Life changed when her younger daughter Ava was born 16 years ago. She remains completely nonverbal and needs supervision around the clock. When Ava was 4, experts advised Villarreal to swing her because the movement would help develop her sense of balance. But the only facility Villarreal could find with swings secure enough for Ava was in South San Jose, and it was so busy already, she was limited to visiting only one day a week. That’s when Villarreal knew she had to do something.
All Palo Alto playgrounds comply with the Americans with Disabilities Act. Generally, that means they are accessible by wheelchair. However, as Villarreal notes, 93 percent of Americans with disabilities are not wheelchair users. That means that standard playgrounds might not be fully attuned to the needs of those with autism or auditory or visual impairments.“The way the parks were being created was very inadequate,” she says. “We wanted to show you can create a park where everyone will come out and play.”
With Palo Alto donating nearly an acre in Mitchell Park, Villarreal made it a reality. After seeing photos online, Naomi Gomez brought her 6-year-old son Eric to Magical Bridge Playground for the first time recently, driving half an hour from San Jose. “It was worth the trip!” she says, after watching her son, who has ADHD and learning disabilities, giggling on a saucer swing.
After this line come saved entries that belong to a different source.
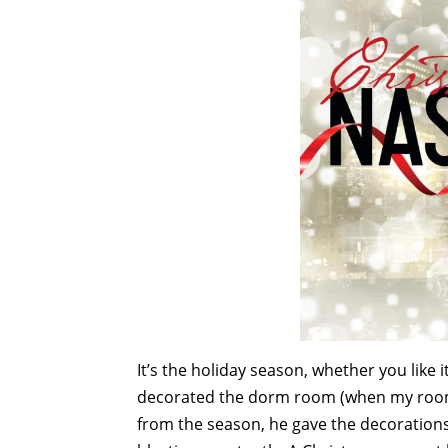
It’s the holiday season, whether you like 
decorated the dorm room (when my room
from the season, he gave the decorations 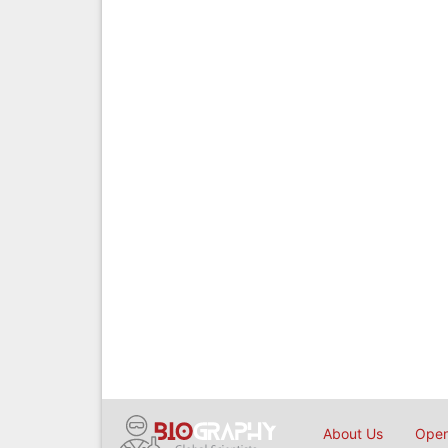
About Us
Open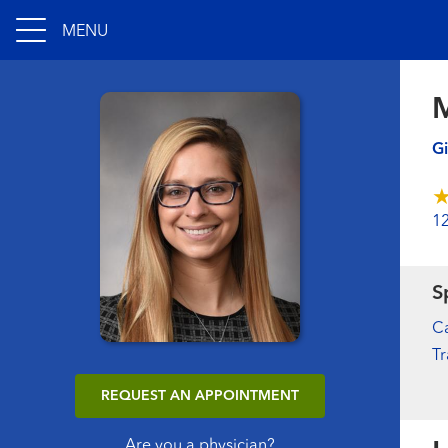
MENU
M
Gi
1
S
Ca
Tr
REQUEST AN APPOINTMENT
Are you a physician?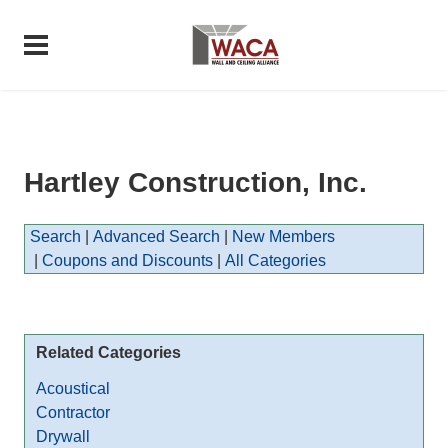
Hartley Construction, Inc.
Search
|
Advanced Search
|
New Members
|
Coupons and Discounts
|
All Categories
Related Categories
Acoustical
Contractor
Drywall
Because her son is prone to running off, especially after dogs, she is especially grateful that this playground is fully fenced. “It’s a safe space for kids, and it’s very stimulating. It gives him a lot of things to keep his attention.”
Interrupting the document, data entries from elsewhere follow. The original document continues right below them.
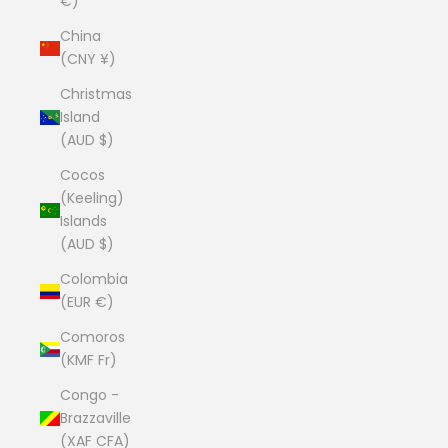
€)
China
(CNY ¥)
Christmas
Island
(AUD $)
Cocos
(Keeling)
Islands
(AUD $)
Colombia
(EUR €)
Comoros
(KMF Fr)
Congo -
Brazzaville
(XAF CFA)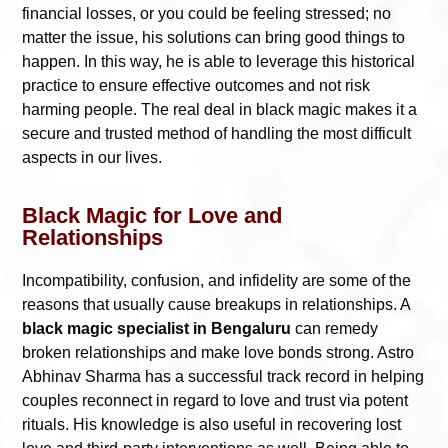
financial losses, or you could be feeling stressed; no
matter the issue, his solutions can bring good things to
happen. In this way, he is able to leverage this historical
practice to ensure effective outcomes and not risk
harming people. The real deal in black magic makes it a
secure and trusted method of handling the most difficult
aspects in our lives.
Black Magic for Love and
Relationships
Incompatibility, confusion, and infidelity are some of the
reasons that usually cause breakups in relationships. A
black magic specialist in Bengaluru
can remedy
broken relationships and make love bonds strong. Astro
Abhinav Sharma has a successful track record in helping
couples reconnect in regard to love and trust via potent
rituals. His knowledge is also useful in recovering lost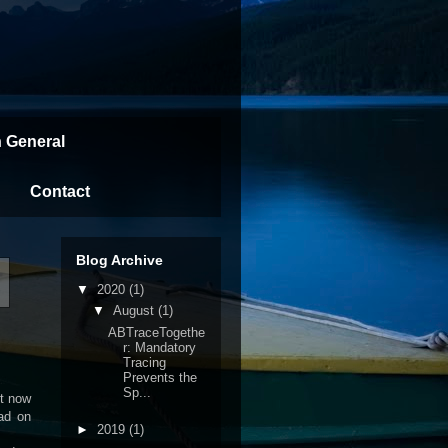
n General
Contact
Blog Archive
w
▼
2020
(1)
▼
August
(1)
ABTraceTogethe
r: Mandatory
Tracing
Prevents the
Sp...
ht now
ead on
►
2019
(1)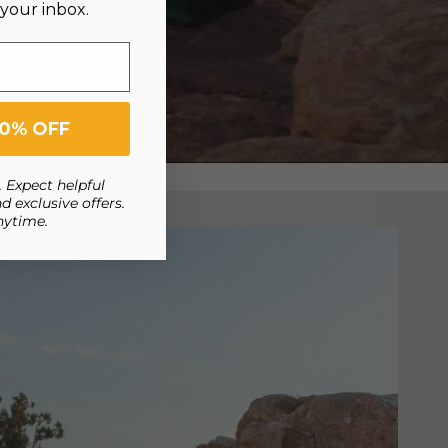
 your inbox.
10% OFF
 Expect helpful
d exclusive offers.
nytime.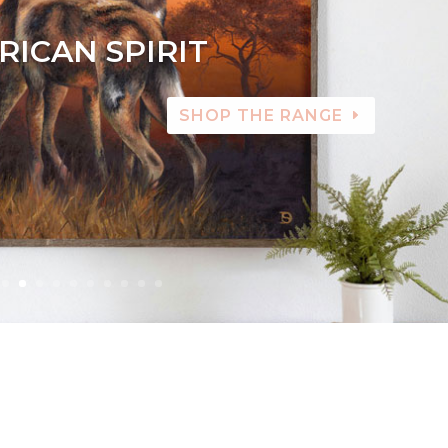
RICAN SPIRIT
SHOP THE RANGE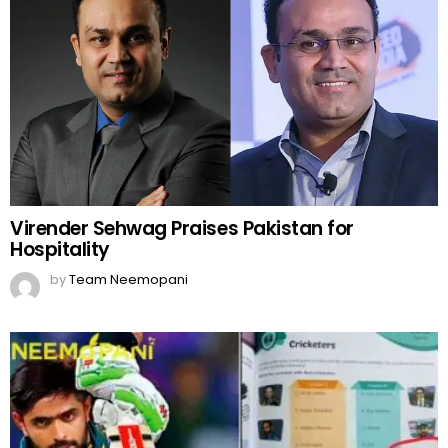
Virender Sehwag Praises Pakistan for
Hospitality
by
Team Neemopani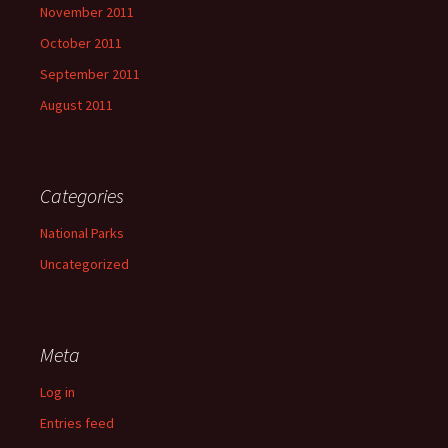
November 2011
October 2011
September 2011
August 2011
Categories
National Parks
Uncategorized
Meta
Log in
Entries feed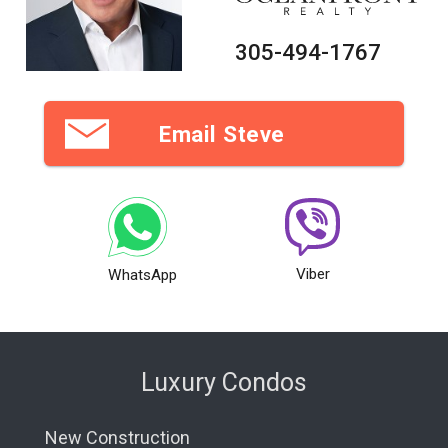
305-494-1767
Email Steve
Viber
WhatsApp
Luxury Condos
New Construction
Ali Serbest’s two daughters Melike, 8, and Ruby, 13, and son Sami, 2, don’t have disabilities. Yet this remains their favorite playground, where they play together every week. “There should be more playgrounds like this with so much thought behind them,” he says
Villarreal hopes the magic will continue to spread. “We want people to come just because they like the playground,” she says. “If you happen to have a disability, we want you to come and think, ‘Oh, someone thought of me.’ It’s a place so magical that it bridges the gap between those with and without. It’s a place where everyone feels they belong.”